That said... What the hell was that? What do I mean by that? Well, let me ask you a question: why is it OK that Steve's ghost possessed some innocent dude and then he and Diana drag that guy's body around the world into dangerous situations, risk that life, have sex with, and generally rewrite this guy's life into their personal couple vacation? Not to engage in whataboutism, would you have been ok-ish if that had been a woman? Why was that a plot point at all, if they weren't going to address it? It's a moral choice that someone wrote up, and then they decided to ignore it. That's not good movie making. That's lazy and evidence of a chopped up mess of a film that died in editing.

Also, I understand that asking for realism in a superhero movie is dumb and arguing the rules of how powers work is just stupid. That said, there is still a quality of verisimilitude - seeming true to itself and its own internal logic. And then there's the question of "how does this wishing stone thing actually work?" Is it always a monkey's paw where it just twists your wish against you? Is it a devil's bargain where you get what you ask for, but lose what you most care about? Is the weight of the cost balanced by the value of what you asked for? Did "I want a coffee" guy end up losing his sense of taste and smell? Something worse? Sure, the limits are what the plot requires, but when you don't define any rules at all, that ends up being lazy and just stupid.

The worst thing of all about this film was that it was so boring that I just stopped watching it and came back the next day.
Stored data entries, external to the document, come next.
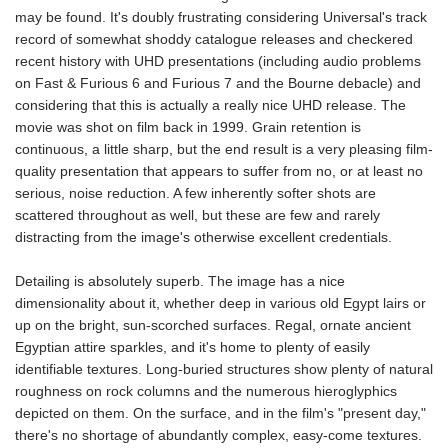
may be found. It's doubly frustrating considering Universal's track
record of somewhat shoddy catalogue releases and checkered
recent history with UHD presentations (including audio problems
on Fast & Furious 6 and Furious 7 and the Bourne debacle) and
considering that this is actually a really nice UHD release. The
movie was shot on film back in 1999. Grain retention is
continuous, a little sharp, but the end result is a very pleasing film-
quality presentation that appears to suffer from no, or at least no
serious, noise reduction. A few inherently softer shots are
scattered throughout as well, but these are few and rarely
distracting from the image's otherwise excellent credentials.
Detailing is absolutely superb. The image has a nice
dimensionality about it, whether deep in various old Egypt lairs or
up on the bright, sun-scorched surfaces. Regal, ornate ancient
Egyptian attire sparkles, and it's home to plenty of easily
identifiable textures. Long-buried structures show plenty of natural
roughness on rock columns and the numerous hieroglyphics
depicted on them. On the surface, and in the film's "present day,"
there's no shortage of abundantly complex, easy-come textures.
It just was too boring to keep going. An hour and change into the movie, and nothing really happened that was any real conflict of any interest or that was any real obstacle to Diana. The entire opening set piece in Themyscira was pointless and far, far too drawn out. Diana as a child was better than all the other Amazons. OK, fine. She has a moment of arrogance and it leads to her cheating to win. Well... Make it more interesting. Let he be second or third on her own and choose to cheat rather than being better than everyone as a child. Make it be a less defensible choice so that when she makes that choice again later, it carries more weight.

So, was this movie terrible? There were moments that were really nice. But if you were thinking about getting HBO Max just for this, maybe reconsider.